Admiring and visualising I make my way to an imposing house, kind of like a billionaires hous of today. This house is massive because it houses five huge houses within it. Again the intricate design on the windows reflect the taste and the opulence of the owner... But leave it be the one that really caught my fancy was the drainage... The drains were just an engineering marvel in itself. You don't actually see the waste flowing out but you instead see an incredibly awesome design in stone that hides the path the waste takes.
Before you start thinking I am a plumber I better move on. There are the government offices that collected tax, the parliament that settled disputes, the guard posts and other administrative building that fight for a perfectly symmetrical stand with the various places of worship.
India has always proved itself as a very religious country and the evidence is everywhere. Be it our folk lore, history or just stories, religion has played a major part. Here too the fortified walls encompass a mosque, a temple and a gurdwara.
As the sun begins its descent I stand on the fort walls looking into the distance and think back on why such a glorious place has fallen to ruins. The religious me look to the heavens and wonder why he had made it possible for the people to build such a magnificent  place only to let it go to ruins and a centuries time....

Wednesday, April 24, 2013

A hole in the wall


Right in the middle of the capital cit of Kerala, Thiruvananthapuram, is located the Thiruvananthapuram fort.
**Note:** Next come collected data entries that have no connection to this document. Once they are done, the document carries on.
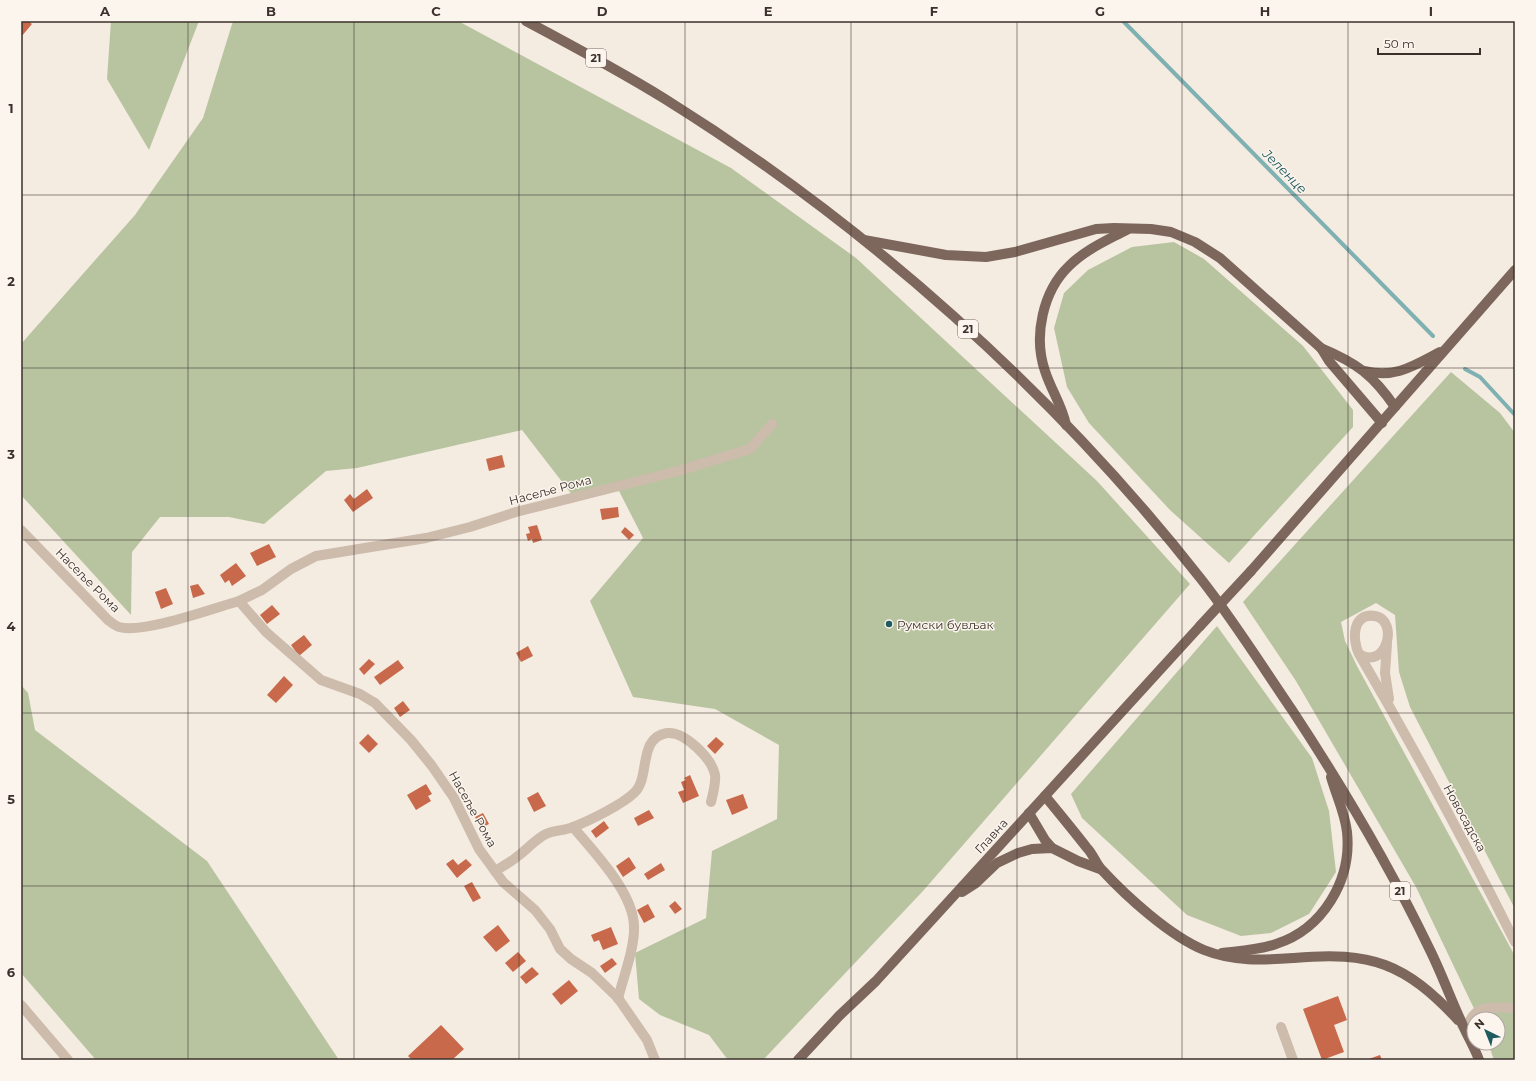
<svg xmlns="http://www.w3.org/2000/svg" width="1536" height="1081" font-family="Montserrat,sans-serif">
	<style>
		.green { fill: #b8c4a0 }
		.lines { fill: none; stroke-linecap: round; stroke-linejoin: round }
		.stream { stroke: #7fb0b2; stroke-width: 4 }
		.building { fill: #c8694b }
		.minor { stroke: #cdbbac; stroke-width: 10 }
		.major { stroke: #7d675c; stroke-width: 10 }
		.major-bridge { stroke: #7d675c; stroke-width: 10 }
		.grid { fill: none; stroke: #3b302b; stroke-width: 1; stroke-opacity: 0.55 }
		.poi-dot { fill: #1f5a5e; stroke: #fbf5ee; stroke-width: 1.5 }
		.labels { text-anchor: middle; dominant-baseline: central; stroke-width: 3; stroke-linejoin: round; paint-order: stroke }
		.shield { fill: #fbf5ee; stroke: #756b66; stroke-width: 1 }
		.shield-label { font-size: 11px; font-weight: bold; fill: #3b302b }
		.street-label { font-size: 12px; fill: #3b302b; stroke: #fbf5ee }
		.poi-label { font-size: 12px; fill: #3b302b; stroke: #fbf5ee; text-anchor: start }
		.water-label { font-size: 13px; font-style: italic; fill: #1f5a5e; stroke: #fbf5ee }
		.neatline { fill: none; stroke: #3b302b; stroke-width: 1.5 }
		.grid-label { font-size: 13px; text-anchor: middle; font-weight: bold; fill: #3b302b }
	</style>
	<rect width="100%" height="100%" fill="#f4ebe1"/>
	<g class="green">
		<polygon points="111,21 199,21 149,150 107,79"/>
		<polygon points="233,21 458,21 731,168 856,258 1097,481 1190,584 923,891 763,1060 728,1060 709,1035 660,1015 639,999 635,953 706,918 712,851 777,819 779,745 715,709 633,697 590,601 643,538 619,491 573,496 522,430 357,468 326,471 264,524 229,517 160,517 132,552 131,615 21,495 21,344 135,215 203,118"/>
		<polygon points="1174,242 1204,259 1303,346 1353,410 1353,427 1229,563 1170,510 1089,423 1067,387 1054,328 1064,293 1088,270 1132,247"/>
		<polygon points="1451,372 1500,413 1515,433 1515,909 1410,707 1399,672 1395,615 1376,603 1341,622 1345,641 1357,666 1515,956 1515,1060 1494,1060 1488,1043 1498,1043 1498,1019 1479,1019 1416,887 1296,681 1243,602"/>
		<polygon points="1217,626 1312,758 1329,811 1336,872 1309,914 1271,933 1241,936 1187,915 1082,818 1071,794"/>
		<polygon points="21,685 28,693 35,730 207,861 339,1060 96,1060 21,973"/>
	</g>
	<g class="lines">
		<g class="stream">
			<polyline points="1123,21 1433,336"/>
			<polyline points="1465,369 1480,377 1515,415"/>
		</g>
	</g>
	<g class="building">
		<polygon points="21,21 28,21 32,24 21,37"/>
		<polygon points="502,455 505,467 489,471 486,459"/>
		<polygon points="367,489 373,498 353,512 344,500 350,494 354,499"/>
		<polygon points="618,507 619,517 602,520 600,509"/>
		<polygon points="537,525 542,540 533,543 532,539 528,541 526,534 530,533 528,527"/>
		<polygon points="625,527 634,535 629,540 621,532"/>
		<polygon points="269,544 276,557 257,566 250,553"/>
		<polygon points="236,563 246,576 232,586 229,580 225,583 220,575"/>
		<polygon points="198,584 205,594 193,598 190,586"/>
		<polygon points="166,588 173,604 161,609 155,592"/>
		<polygon points="272,605 280,614 267,624 260,615"/>
		<polygon points="304,635 312,645 299,656 291,645"/>
		<polygon points="528,646 533,656 521,662 516,653"/>
		<polygon points="369,659 375,664 364,675 359,669"/>
		<polygon points="398,660 404,668 380,685 374,677"/>
		<polygon points="284,676 293,685 276,703 267,695"/>
		<polygon points="403,701 410,710 400,717 394,708"/>
		<polygon points="368,734 378,744 369,753 359,743"/>
		<polygon points="716,737 724,744 715,754 707,746"/>
		<polygon points="690,775 699,796 683,803 678,792 684,790 681,782 686,780 684,778"/>
		<polygon points="426,784 432,794 428,796 431,801 416,810 407,795"/>
		<polygon points="538,792 546,806 534,812 527,798"/>
		<polygon points="743,794 748,808 732,815 726,800"/>
		<polygon points="649,810 654,818 638,826 634,818"/>
		<polygon points="483,813 489,824 481,828 475,817"/>
		<polygon points="604,821 609,828 596,838 591,831"/>
		<polygon points="629,857 636,868 623,877 616,866"/>
		<polygon points="453,859 458,865 466,859 472,865 457,878 446,864"/>
		<polygon points="661,863 665,870 648,880 644,874"/>
		<polygon points="472,882 481,898 473,902 464,886"/>
		<polygon points="675,901 682,909 675,914 669,906"/>
		<polygon points="648,904 655,917 644,923 637,910"/>
		<polygon points="498,925 510,941 496,952 483,937"/>
		<polygon points="611,927 618,944 603,950 599,940 594,942 591,935"/>
		<polygon points="518,952 526,961 513,972 505,963"/>
		<polygon points="612,958 617,964 605,973 600,966"/>
		<polygon points="532,967 539,974 526,984 520,977"/>
		<polygon points="569,980 578,991 561,1005 552,994"/>
		<polygon points="1338,996 1347,1020 1334,1025 1344,1052 1322,1060 1303,1009"/>
		<polygon points="441,1025 464,1049 452,1060 412,1060 408,1056"/>
		<polygon points="1380,1055 1382,1060 1366,1060"/>
	</g>
	<g class="lines">
		<g class="minor">
			<path d="M21,530L108,620C111,622 115,626 119,627C143,634 214,608 239,601L266,632L321,680L360,694L375,703L411,740L432,766L454,798L479,849L503,882L535,910L550,929L560,949L571,959L592,973L618,998L647,1040L655,1060"/>
			<polyline points="239,601 262,590 291,569 316,556 426,538 470,527 516,512 678,471 750,449 772,424"/>
			<polyline points="1387,644 1385,673 1389,699"/>
			<path d="M1359,654C1387,671 1399,620 1375,616C1352,612 1352,640 1359,654C1414,748 1466,844 1515,942"/>
			<path d="M573,827C594,852 634,893 634,927C635,947 623,978 618,999"/>
			<path d="M495,871C503,866 511,862 518,856C527,849 534,841 544,835C552,830 564,831 573,827C589,821 623,804 634,793C651,778 637,738 667,733C685,731 712,759 715,775C716,783 713,794 711,802"/>
			<polyline points="21,1005 68,1060"/>
			<path d="M1462,1025L1469,1023C1476,1003 1498,1008 1515,1008"/>
			<polyline points="1281,1027 1293,1060"/>
		</g>
		<g class="major">
			<path d="M526,21C573,46 620,71 665,99C867,225 1054,392 1201,579C1234,621 1262,666 1292,710C1342,786 1389,865 1429,948C1441,972 1450,997 1461,1021C1466,1034 1474,1046 1479,1060"/>
			<polyline points="864,240 946,255 986,257 1015,252 1096,229 1114,228 1151,229 1171,232 1195,242 1220,258 1321,348 1329,361 1382,423"/>
			<path d="M1321,348C1357,363 1373,375 1395,407"/>
			<path d="M1365,371C1395,379 1415,365 1440,352"/>
			<path d="M1066,425C1062,405 1051,390 1045,371C1033,336 1043,291 1069,266C1086,249 1108,240 1128,229"/>
			<polyline points="1251,571 1515,270"/>
			<path d="M1045,796C1059,813 1073,830 1087,848C1093,854 1096,864 1102,870C1127,897 1170,936 1204,950C1234,962 1263,960 1294,958C1371,951 1405,963 1458,1020"/>
			<polyline points="1029,813 1045,840 1052,848"/>
			<polyline points="962,892 976,883 997,863 1018,853 1032,849 1052,848 1078,861 1100,869"/>
			<path d="M1222,953C1240,951 1259,950 1276,944C1323,929 1352,880 1347,832C1345,813 1336,795 1331,777"/>
			<polyline points="798,1060 839,1016 876,981 1200,626"/>
		</g>
		<polyline class="major-bridge" points="1200,626 1251,571"/>
	</g>
	<path class="grid" d="M188,21V1060M354,21V1060M519,21V1060M685,21V1060M851,21V1060M1017,21V1060M1182,21V1060M1348,21V1060M21,195H1515M21,368H1515M21,540H1515M21,713H1515M21,886H1515"/>
	<circle class="poi-dot" cx="889" cy="624" r="4"/>
	<g class="labels">
		<g class="shield">
			<rect x="586" y="49" width="20" height="18" rx="3"/>
			<rect x="958" y="320" width="20" height="18" rx="3"/>
			<rect x="1390" y="882" width="20" height="18" rx="3"/>
		</g>
		<g class="shield-label">
			<text x="596" y="58">21</text>
			<text x="968" y="329">21</text>
			<text x="1400" y="891">21</text>
		</g>
		<g class="street-label">
			<text transform="translate(550 490) rotate(-15)">Насеље Рома</text>
			<text transform="translate(88 580) rotate(45)">Насеље Рома</text>
			<text transform="translate(473 809) rotate(61)">Насеље Рома</text>
			<text transform="translate(1465 818) rotate(61)">Новосадска</text>
			<text transform="translate(991 836) rotate(-48)">Главна</text>
		</g>
		<g class="poi-label">
			<text x="897" y="624">Румски бувљак</text>
		</g>
		<g class="water-label">
			<text transform="translate(1285 171) rotate(45)">Јеленце</text>
		</g>
	</g>
	<rect width="1536" height="1081" fill="none" stroke="#fbf5ee" stroke-width="44"/>
	<g transform="translate(1486 1031) rotate(317)"><circle r="19" fill="#fbf5ee" stroke="#aea6a0"/>
	<path d="M0-3L7 15L0 10L-7 15Z" fill="#1f5a5e"/>
	<text y="-6" font-size="11" font-weight="bold" text-anchor="middle" fill="#3b302b">N</text>
	</g>
	<path d="M1378 48v6h102v-6" fill="none" stroke="#3b302b" stroke-width="2"/>
	<text x="1384" y="48" font-size="12" fill="#3b302b" stroke="#fbf5ee" stroke-width="3" paint-order="stroke">50 m</text>
	<rect x="22" y="22" width="1492" height="1037" class="neatline"/>
	<g class="grid-label">
		<text x="105" y="16">A</text>
		<text x="271" y="16">B</text>
		<text x="436" y="16">C</text>
		<text x="602" y="16">D</text>
		<text x="768" y="16">E</text>
		<text x="934" y="16">F</text>
		<text x="1100" y="16">G</text>
		<text x="1265" y="16">H</text>
		<text x="1431" y="16">I</text>
		<text x="11" y="113">1</text>
		<text x="11" y="286">2</text>
		<text x="11" y="459">3</text>
		<text x="11" y="631">4</text>
		<text x="11" y="804">5</text>
		<text x="11" y="977">6</text>
	</g>
</svg>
The fort houses the wealthiest temple in the world and is also full of stories. 
The wall too tell of a wonderful story, one where the city was saved by the walls. Legend has it that Tipu Sultan the ruler of Mysore wanted to annex Thiruvananthapuram to his expanding empire after conquering the Malabar area. Catching wind of his plans to conquer the city the then ruler of Thiruvananthapuram asked his subjects to abandon the city taking with them all the food supply and water. The soldiers troop into the city and when the last of the soldiers marched in the king ordered the gates to be shut from the outside. 
So strong was the gates and the walls that the soldiers who went in were trapped in the fort with no means of food or water...
As the days go by their supplies dwindle and soon they are weak without having any food. At this opportune moment the ruler of the land make a hole in the wall and storm the enemy from outside. The weak soldiers of the conquering king gave up without a fight and thence the king restored peace in the region...
Today that hole has been made into a grand gate in memory of that victory. The fort walls, which originally had just four entrances today  houses five. 


Saturday, March 23, 2013

Two states...


The dawn of Saturday was nothing out of the ordinary and yet it evolved to be an interesting start to an outstanding weekend. A weekend with cousins in coffee county, Coorg. With a normal day at the office and just an interview to go the day looked pretty much empty. After the interview was done, I took to the road, first filling gas and the disaster struck with the driver window not winding down. T a person the hills that's pretty mundane but to one in chennai it's grievous. Hot and dusty I had to cross ventilate the car by opening the rear right window and the front left window to let air.
Once I hit the road and just about crossed Poonamalle the second problem hit. A huge traffic jam. That block took over 2 hours to clear and what irritated the most was that the reason for the traffic jam is still unclear.... After that it was pretty much smooth sailing with the little difficulties cropping up once in a while.
Crossing the little hamlets that dot the smoothly laid out highways that stretch the length and breath of the state. Four hours later I found myself in the state capital of Karnataka, Bangalore. Bypassing Bangalore took about 30 minutes making the travel to Coorg all the more nearer. The usually wonderful drive to Mysore from Bangalore was spoilt with the unusually high number of speed breakers. Nearly all of them unmarked and virtually impossible to see in the dark. The speed reduced helped in watching several cars launching themselves from the speed breakers...  Bypassing Mysore and on the Coorg route the story was the same. The you hit the Hunsur to Gonikuppal route.
On this route you are actually struggling to find where the Tarmac is. Half the time you are driving in the dirt near the road looking at vestiges of what once was a proper road. The state and inter-state buses plying the road were having a field day while the cars that's flashed past them earlier on good road were hardly moving. Rocking from side to side, going into pot holes that is so big that the car is almost engulfed by the hole you wonder if the car will climb out. 30 Kms stretched to over 2 hours of driving. Speeds reduced from 80km/hr to hardly 10km/hr, ie; if you want my our car.
Reaching, Virajpet was a relief and all that remained of the journey was the final stretch to the estate. The road that I had least expected to be the worst turned out to be the best. Smooth as silk and with no traffic it was a fitting end to a hard days drive... Zipping past coffee plants, sleeping cows, the mist low on the wet road, sharp turns and virtually no potholes. Hmmm that last 20 minutes makes you miss driving in the hills...
Reaching home you reflect back on the roads traversed, two states, half a dozen toll booths, over 700kms, speed breakers and potholes, but nothing like reaching home safe. In one state the roads were a delight with straight smooth roads, the other was a horror for both the driver and the car. Testing everything from human endurance to machine tolerance.

Country roads take me home to the place I belong.